--- EXERCISE PASSAGE ---
************
Co-owner Robin Hackett is congratulated by a friend at BotanaCare 21+ in Northglenn, where the retail marijuana center opened to a line of people Jan. 1. Hackett's partner is sister Cheri Hackett. (Photo By Craig F. Walker / The Denver Post)

Colorado’s marijuana businesses keep it in the family

Colorado’s burgeoning marijuana industry is big business, yet so far it is maintaining a quaint mom-and-pop character.

Many of the state’s medical marijuana dispensaries and recreational stores are owned by family members who pooled their savings in order to open.

Others operate with a handful of partners who leaned on friends and business acquaintances to raise startup capital.

For an industry that some perceive as sordid and illicit, insiders say it’s the opposite: run largely by regular folks embracing a ground-floor opportunity or advocates passionate about marijuana’s medicinal benefits.

With reports of booming sales since recreational pot became legal Jan. 1, industry analysts wonder how long it will be before the sector becomes the target of big corporations and chain ownership.

“But now, it’s still predominantly family,” said Betty Aldworth, Denver-based deputy director of the National Cannabis Industry Association.

Business partners Ean Seeb and Kayvan Khalatbari started a bare-bones version of the Denver Relief dispensary with $4,000 and a half pound of marijuana. They then borrowed heavily from relatives and friends — mostly in $5,000 and $10,000 increments — to finance the $600,000 build-out of their retail and plant-growing operations.

Like other entrepreneurs, they found that bank loans were unavailable because of marijuana’s illegal status under federal law. In addition, Colorado regulations forbid equity investment in cannabis enterprises from people who have not been state residents for at least two years.

Those financing hurdles make family investment not only a clan-building concept but a necessity in many cases.
************
--- PROBLEM STATEMENT ---
Rewrite the passage of the article on Colorado's family-run marijuana businesses between "Co-owner Robin Hackett" and "raise startup capital.", inclusive, changing "savings" to "funds".

--- DATA TO EXAMINE ---
************
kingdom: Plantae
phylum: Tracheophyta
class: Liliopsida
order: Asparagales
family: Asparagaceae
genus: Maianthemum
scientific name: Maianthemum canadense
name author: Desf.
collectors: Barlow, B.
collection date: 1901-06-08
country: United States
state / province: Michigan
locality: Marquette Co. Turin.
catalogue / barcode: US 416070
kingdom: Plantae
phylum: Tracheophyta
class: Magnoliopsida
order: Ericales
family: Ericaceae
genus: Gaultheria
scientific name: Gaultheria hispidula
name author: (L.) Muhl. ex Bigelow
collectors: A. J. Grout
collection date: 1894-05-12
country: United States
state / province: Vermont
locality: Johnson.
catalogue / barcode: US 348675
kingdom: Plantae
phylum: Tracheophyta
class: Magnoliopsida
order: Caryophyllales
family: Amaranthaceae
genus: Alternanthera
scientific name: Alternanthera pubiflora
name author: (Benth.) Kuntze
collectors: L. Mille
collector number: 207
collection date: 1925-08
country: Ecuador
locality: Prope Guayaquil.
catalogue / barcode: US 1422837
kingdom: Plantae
************
--- RESPONSE AREA ---
Co-owner Robin Hackett is congratulated by a friend at BotanaCare 21+ in Northglenn, where the retail marijuana center opened to a line of people Jan. 1. Hackett's partner is sister Cheri Hackett. (Photo By Craig F. Walker / The Denver Post)

Colorado’s marijuana businesses keep it in the family

Colorado’s burgeoning marijuana industry is big business, yet so far it is maintaining a quaint mom-and-pop character.

Many of the state’s medical marijuana dispensaries and recreational stores are owned by family members who pooled their funds in order to open.

Others operate with a handful of partners who leaned on friends and business acquaintances to raise startup capital.